Say how many of the lines below include the word "example". Only the number should be given.

[Stored dataset items]
::::::::
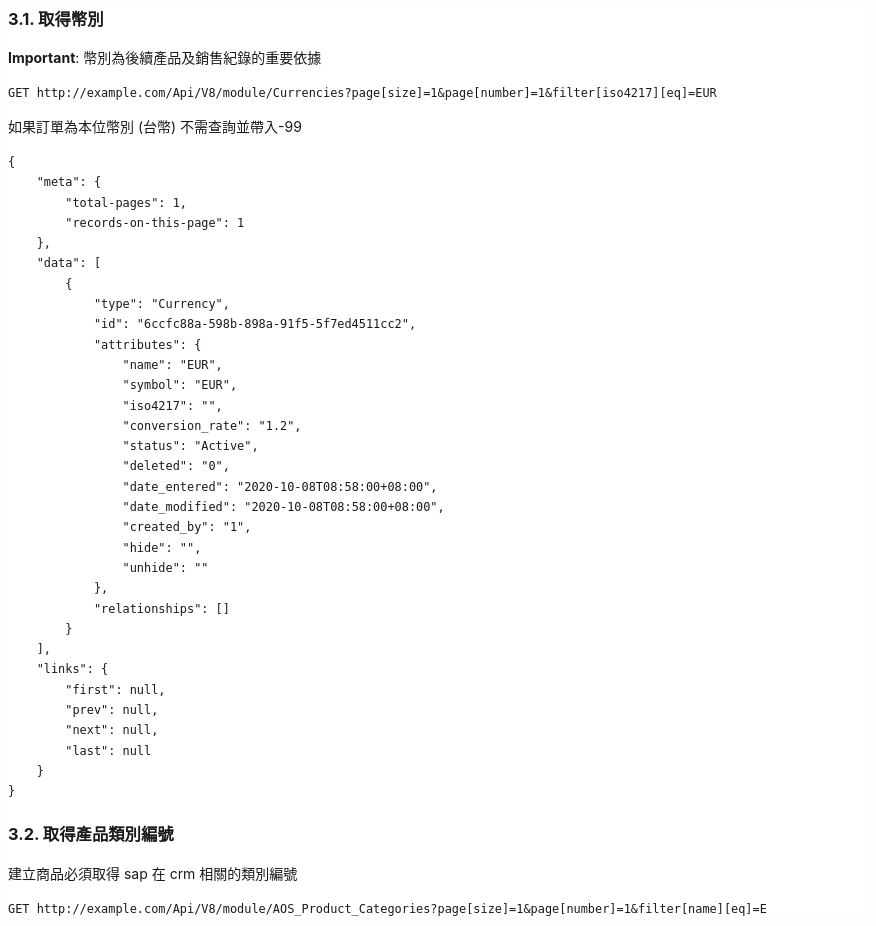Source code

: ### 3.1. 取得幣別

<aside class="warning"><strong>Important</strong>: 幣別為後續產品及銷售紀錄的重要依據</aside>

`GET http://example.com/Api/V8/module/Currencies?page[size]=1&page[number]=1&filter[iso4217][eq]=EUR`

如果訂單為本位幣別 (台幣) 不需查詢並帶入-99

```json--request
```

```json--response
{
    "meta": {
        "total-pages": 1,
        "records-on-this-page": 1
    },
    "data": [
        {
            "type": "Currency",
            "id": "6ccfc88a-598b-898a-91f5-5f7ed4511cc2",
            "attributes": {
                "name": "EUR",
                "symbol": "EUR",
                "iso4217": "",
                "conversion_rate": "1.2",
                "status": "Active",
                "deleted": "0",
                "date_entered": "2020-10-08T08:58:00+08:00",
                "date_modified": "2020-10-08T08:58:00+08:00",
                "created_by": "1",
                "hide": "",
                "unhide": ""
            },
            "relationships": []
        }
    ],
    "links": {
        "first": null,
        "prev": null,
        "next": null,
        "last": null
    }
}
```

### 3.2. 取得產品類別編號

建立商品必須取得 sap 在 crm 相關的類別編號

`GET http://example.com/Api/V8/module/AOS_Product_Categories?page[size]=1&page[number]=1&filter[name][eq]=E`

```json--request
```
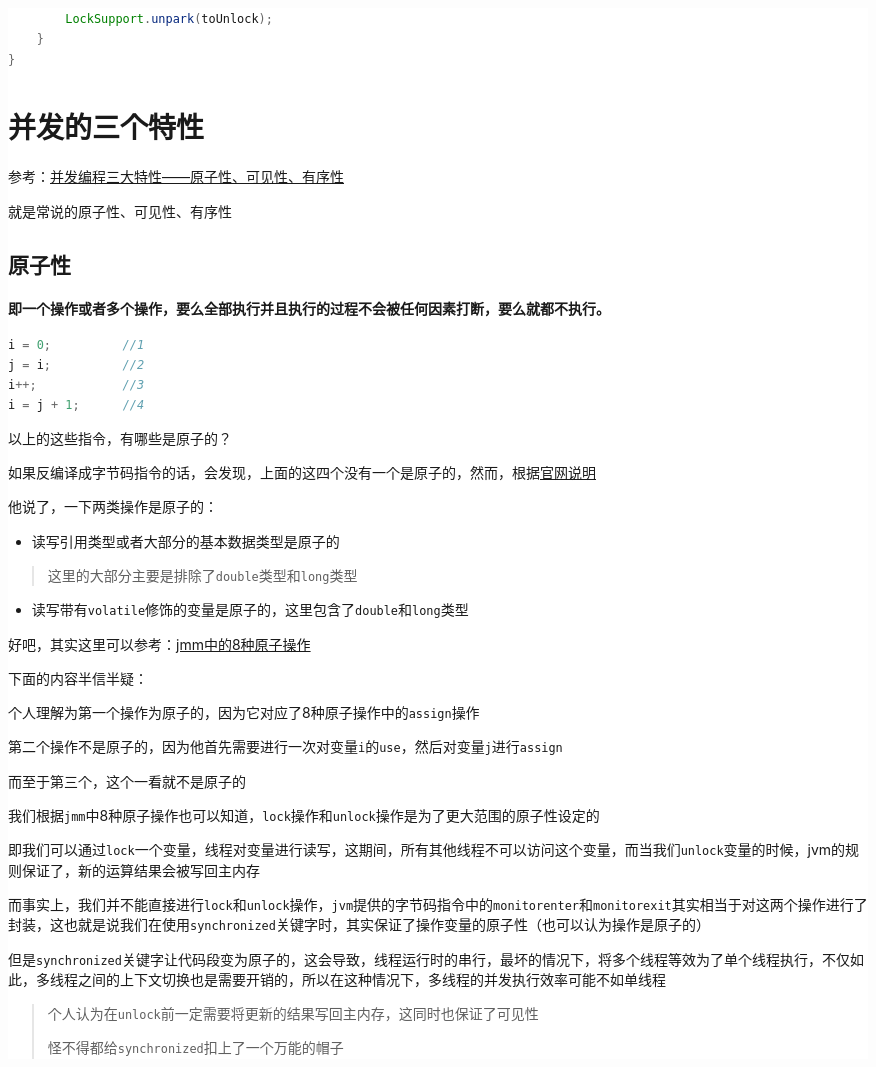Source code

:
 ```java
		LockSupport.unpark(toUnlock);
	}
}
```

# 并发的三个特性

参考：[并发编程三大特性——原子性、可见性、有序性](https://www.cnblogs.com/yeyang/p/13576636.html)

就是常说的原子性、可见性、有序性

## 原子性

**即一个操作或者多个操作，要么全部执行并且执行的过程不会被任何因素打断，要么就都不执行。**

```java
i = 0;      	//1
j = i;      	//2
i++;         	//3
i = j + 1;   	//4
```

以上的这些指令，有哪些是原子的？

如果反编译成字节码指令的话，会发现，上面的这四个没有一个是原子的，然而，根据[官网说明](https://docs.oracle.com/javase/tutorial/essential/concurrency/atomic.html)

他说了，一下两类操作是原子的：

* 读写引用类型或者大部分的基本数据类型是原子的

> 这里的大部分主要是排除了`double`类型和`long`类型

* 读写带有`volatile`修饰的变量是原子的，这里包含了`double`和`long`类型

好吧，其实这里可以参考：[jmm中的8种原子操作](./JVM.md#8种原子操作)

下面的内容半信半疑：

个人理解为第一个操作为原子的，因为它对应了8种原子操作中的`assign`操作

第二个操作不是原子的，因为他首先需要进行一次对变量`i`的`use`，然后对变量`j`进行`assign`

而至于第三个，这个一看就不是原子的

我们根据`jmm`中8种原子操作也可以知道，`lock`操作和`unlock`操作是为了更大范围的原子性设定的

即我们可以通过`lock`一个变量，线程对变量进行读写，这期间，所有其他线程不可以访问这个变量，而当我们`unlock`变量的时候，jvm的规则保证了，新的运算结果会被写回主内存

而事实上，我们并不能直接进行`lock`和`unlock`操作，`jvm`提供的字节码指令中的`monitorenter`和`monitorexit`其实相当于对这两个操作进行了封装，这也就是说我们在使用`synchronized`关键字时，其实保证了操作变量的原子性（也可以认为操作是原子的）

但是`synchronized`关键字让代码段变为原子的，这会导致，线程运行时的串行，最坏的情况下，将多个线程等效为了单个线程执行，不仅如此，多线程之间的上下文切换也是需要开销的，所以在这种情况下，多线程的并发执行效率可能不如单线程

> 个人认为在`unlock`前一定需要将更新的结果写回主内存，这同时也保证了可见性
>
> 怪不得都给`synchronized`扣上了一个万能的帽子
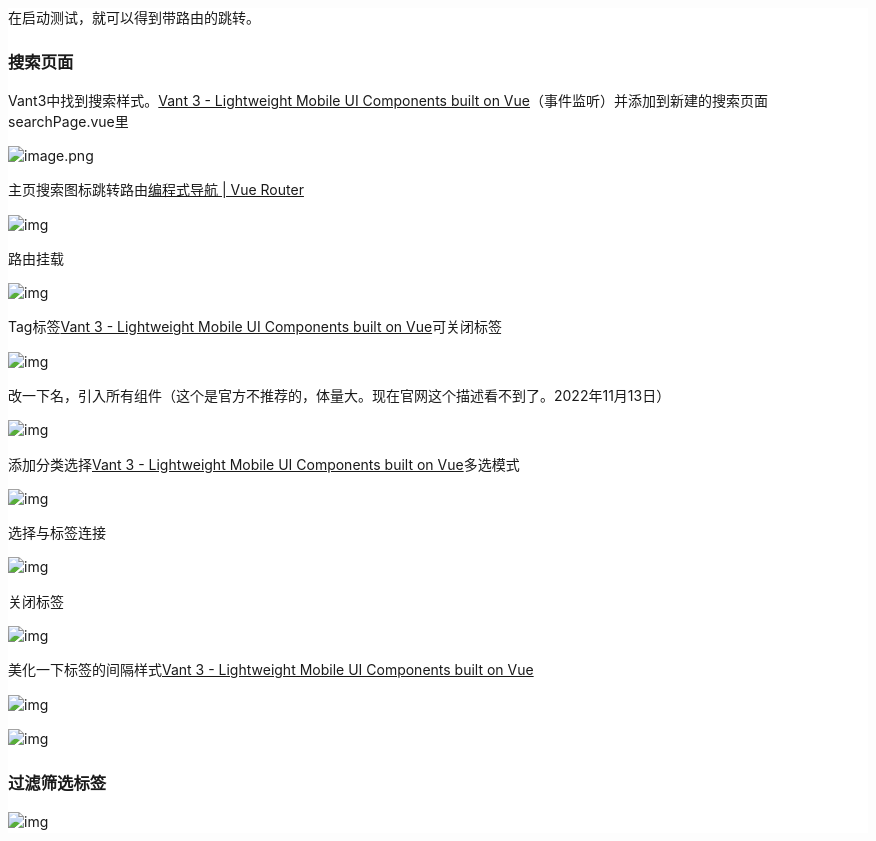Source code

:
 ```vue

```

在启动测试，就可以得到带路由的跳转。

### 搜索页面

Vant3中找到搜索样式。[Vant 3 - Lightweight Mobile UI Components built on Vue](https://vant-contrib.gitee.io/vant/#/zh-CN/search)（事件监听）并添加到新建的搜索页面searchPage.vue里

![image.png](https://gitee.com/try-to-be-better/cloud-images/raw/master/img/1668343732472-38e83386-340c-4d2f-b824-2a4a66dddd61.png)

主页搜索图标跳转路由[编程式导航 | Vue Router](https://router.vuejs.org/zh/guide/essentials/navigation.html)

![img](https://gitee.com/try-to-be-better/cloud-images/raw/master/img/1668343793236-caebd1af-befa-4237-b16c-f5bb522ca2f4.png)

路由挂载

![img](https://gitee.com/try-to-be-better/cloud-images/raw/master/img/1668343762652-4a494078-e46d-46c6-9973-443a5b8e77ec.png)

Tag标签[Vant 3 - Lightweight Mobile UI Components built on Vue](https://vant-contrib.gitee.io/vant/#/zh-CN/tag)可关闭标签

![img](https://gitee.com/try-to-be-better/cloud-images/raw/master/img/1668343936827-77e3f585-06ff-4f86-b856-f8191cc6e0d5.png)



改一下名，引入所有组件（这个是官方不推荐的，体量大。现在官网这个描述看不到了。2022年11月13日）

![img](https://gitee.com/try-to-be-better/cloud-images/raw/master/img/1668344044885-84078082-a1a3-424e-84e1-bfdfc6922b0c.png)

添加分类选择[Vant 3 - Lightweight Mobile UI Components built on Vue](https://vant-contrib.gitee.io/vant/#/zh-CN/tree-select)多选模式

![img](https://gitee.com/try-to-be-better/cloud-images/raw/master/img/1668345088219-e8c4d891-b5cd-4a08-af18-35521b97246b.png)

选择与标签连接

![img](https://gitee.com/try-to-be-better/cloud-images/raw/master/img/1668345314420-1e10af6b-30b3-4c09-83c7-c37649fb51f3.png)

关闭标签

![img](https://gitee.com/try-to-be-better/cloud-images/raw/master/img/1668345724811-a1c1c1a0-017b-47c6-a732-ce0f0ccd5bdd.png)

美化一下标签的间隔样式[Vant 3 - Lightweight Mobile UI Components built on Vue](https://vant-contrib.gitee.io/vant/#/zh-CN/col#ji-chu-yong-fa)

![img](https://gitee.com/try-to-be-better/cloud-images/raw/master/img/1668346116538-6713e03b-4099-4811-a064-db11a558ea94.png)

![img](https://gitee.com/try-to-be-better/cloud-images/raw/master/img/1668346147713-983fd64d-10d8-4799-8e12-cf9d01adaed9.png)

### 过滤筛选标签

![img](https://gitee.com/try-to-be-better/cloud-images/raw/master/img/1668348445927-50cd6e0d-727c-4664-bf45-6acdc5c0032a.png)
::::::::
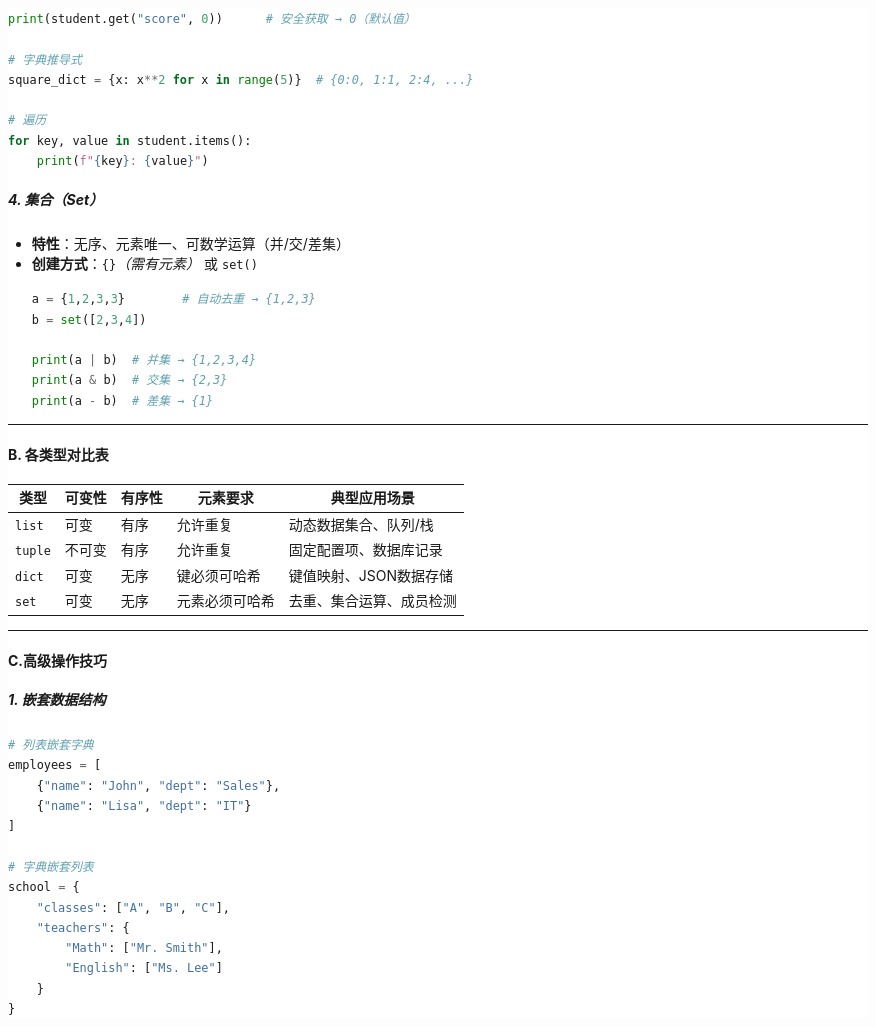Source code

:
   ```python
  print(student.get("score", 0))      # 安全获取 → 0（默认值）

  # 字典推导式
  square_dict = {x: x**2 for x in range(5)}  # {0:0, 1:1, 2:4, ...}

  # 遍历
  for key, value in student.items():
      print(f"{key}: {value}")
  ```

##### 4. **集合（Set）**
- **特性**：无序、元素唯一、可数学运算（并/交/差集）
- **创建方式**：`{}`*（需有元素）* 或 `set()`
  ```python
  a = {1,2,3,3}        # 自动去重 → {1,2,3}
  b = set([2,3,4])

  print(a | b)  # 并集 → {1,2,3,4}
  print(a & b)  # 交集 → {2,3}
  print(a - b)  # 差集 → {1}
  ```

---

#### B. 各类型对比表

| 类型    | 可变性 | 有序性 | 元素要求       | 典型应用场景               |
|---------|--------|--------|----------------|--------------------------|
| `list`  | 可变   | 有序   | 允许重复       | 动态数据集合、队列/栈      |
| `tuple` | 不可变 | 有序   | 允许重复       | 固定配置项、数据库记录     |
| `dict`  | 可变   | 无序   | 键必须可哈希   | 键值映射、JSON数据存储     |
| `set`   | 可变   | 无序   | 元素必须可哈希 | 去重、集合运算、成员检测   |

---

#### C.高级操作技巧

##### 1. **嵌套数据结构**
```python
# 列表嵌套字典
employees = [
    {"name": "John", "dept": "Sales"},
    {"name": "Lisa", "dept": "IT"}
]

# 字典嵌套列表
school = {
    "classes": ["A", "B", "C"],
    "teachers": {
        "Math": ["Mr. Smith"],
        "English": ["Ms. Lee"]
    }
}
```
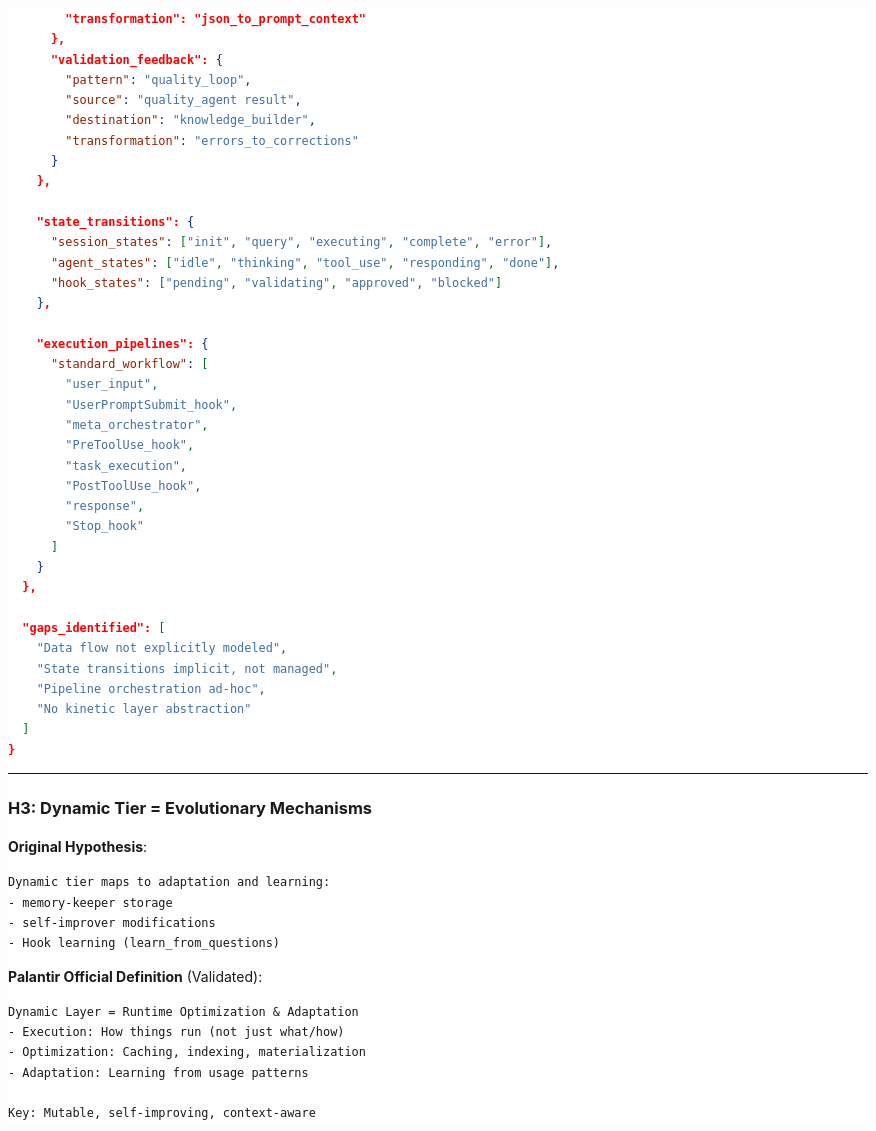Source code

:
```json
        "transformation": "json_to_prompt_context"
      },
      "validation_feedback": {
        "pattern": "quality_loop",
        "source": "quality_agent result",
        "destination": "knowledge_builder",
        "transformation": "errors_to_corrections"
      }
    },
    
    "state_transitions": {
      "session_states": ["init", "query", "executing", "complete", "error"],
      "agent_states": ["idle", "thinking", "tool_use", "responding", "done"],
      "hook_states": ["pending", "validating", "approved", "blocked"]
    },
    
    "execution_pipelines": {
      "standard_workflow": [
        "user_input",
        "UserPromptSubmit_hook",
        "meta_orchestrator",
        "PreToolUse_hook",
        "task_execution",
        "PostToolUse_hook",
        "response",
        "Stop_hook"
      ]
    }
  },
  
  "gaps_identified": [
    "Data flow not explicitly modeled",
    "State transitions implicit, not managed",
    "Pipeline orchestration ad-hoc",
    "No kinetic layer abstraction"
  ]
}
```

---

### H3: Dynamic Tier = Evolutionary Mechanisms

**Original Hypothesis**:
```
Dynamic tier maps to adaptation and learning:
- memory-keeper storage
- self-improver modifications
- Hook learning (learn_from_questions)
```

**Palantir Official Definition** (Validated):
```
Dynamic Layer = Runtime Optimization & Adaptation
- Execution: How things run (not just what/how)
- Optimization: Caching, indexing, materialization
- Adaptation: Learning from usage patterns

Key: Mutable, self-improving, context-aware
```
::::::::
Expected answer
2